"A well regulated militia ... " -- U.S. Constitution, Second Amendment
"Stuff happens." So said GOP presidential candidate Jeb Bush, shrugging off the latest mass murder of students and faculty at a college in Oregon.
Others chimed in with variations on the theme that nothing can be done to prevent or even reduce gun violence in America. And the leading Republican candidate trumpeted the standard lobby line that more guns means more safety. If faculty and/or students had guns in the classroom, lives would have been saved as the target victims fought back against the attacker.
To make such a claim is preposterous. Calling for more guns in the hands of more people is ludicrous on its face, and can only result in more deaths. In a time of stress, who can tell the good guys with guns from the bad guys with guns? It's not like they wear special hats, as they did in old Hollywood movie Westerns. When bullets start flying, a person with a gun will be a target. There will be no Q & A session or classroom quiz beforehand.
During the theater shooting incident in Aurora, Colorado, in July, 2012, there was an off-duty police officer in the audience when the shooting started. But, as a well trained policeman, he knew better than to draw his weapon in a crowded theater.
Shooters responsible for the mass killings in America recently were not members of any militia, well regulated or otherwise. In fact, the shooter in last week's incident in Colorado was rejected by the military within weeks of beginning his service.
Firm believers in the gun lobby claim their weapons are needed for self protection, and are opposed to registration, warning that their guns would be needed to fight an enemy invasion, and a hostile government could easily locate and confiscate their registered weapons.
Do they really distrust their freely elected American government or the American military that much? Do they really believe the American military is incompetent?
Many, if not most, gun owners are responsible, conscientious citizens who use their pistols, rifles and shotguns for sport and for hunting. and support legislation that would keep guns out of the hands of criminals and the mentally unstable. Weapons like the AK47 and similar military-style assault rifles are designed to be used for just one thing -- to kill people. They cannot be used for hunting. In fact, in some highly populated states, only shotgun and bow-and-arrow hunting is allowed. No rifles.
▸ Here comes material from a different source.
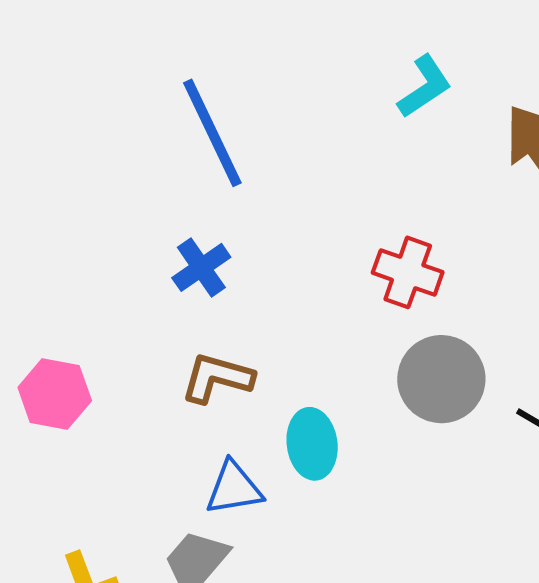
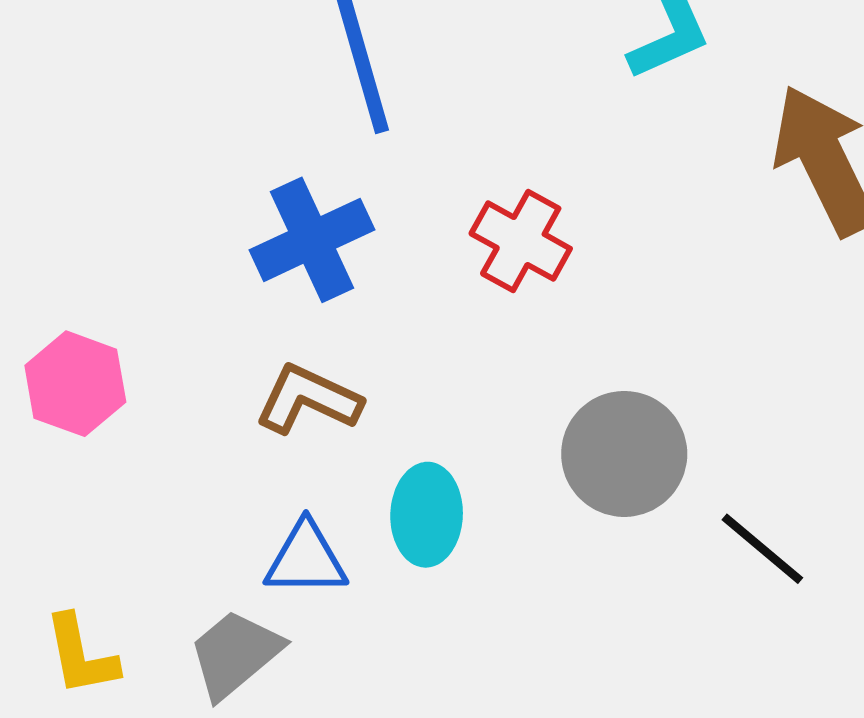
blue cross: (201, 267) -> (312, 240), size x1.4
red cross: (408, 272) -> (521, 241), moved

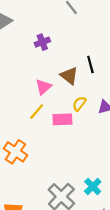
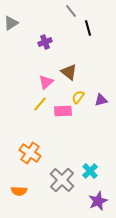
black line: (90, 64) -> (88, 28), moved
orange cross: (15, 152) -> (30, 153), moved

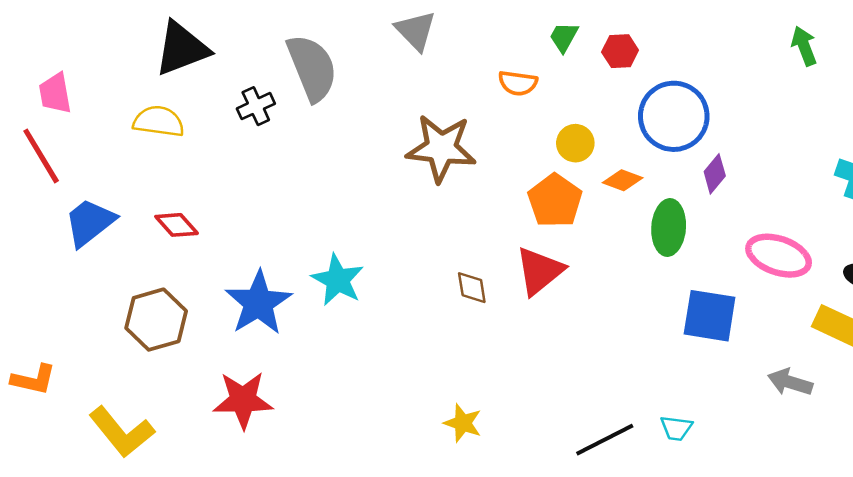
All the while, whenever the issue of gun control comes up, supporters led by the National Rifle Association (NRA), raise the chant that the Second Amendment guarantees the "right of the people to bear arms." But in doing so, they ignore the first four words of that Amendment, which cites the need for "A well regulated militia ..." The Constitution does not guarantee or endorse an individual's right to build a personal arsenal. In fact, a counter-argument is that the Second Amendment, far from banning gun control, actually demands it, through the formation of well regulated militias, organized and operated by local governments -- that is to say, "the people," not by individuals.
So to shrug off mass killing sprees by individuals, claiming they are done only by "the crazies," as candidate Ben Carson said, is to admit a failure to even consider any attempt to resolve a problem. And if the massacres are indeed largely done by those who are mentally unstable, that's even more reason to reach out and help them.
Meanwhile, massacres by individuals armed with high-capacity weapons and assault rifles become "routine," as President Barack Obama angrily put it, and nothing is done to resolve the problem.
To deny that a problem exists is moral blindness. To refuse to take a single step to deal with it is foolish. Every journey begins with a single step.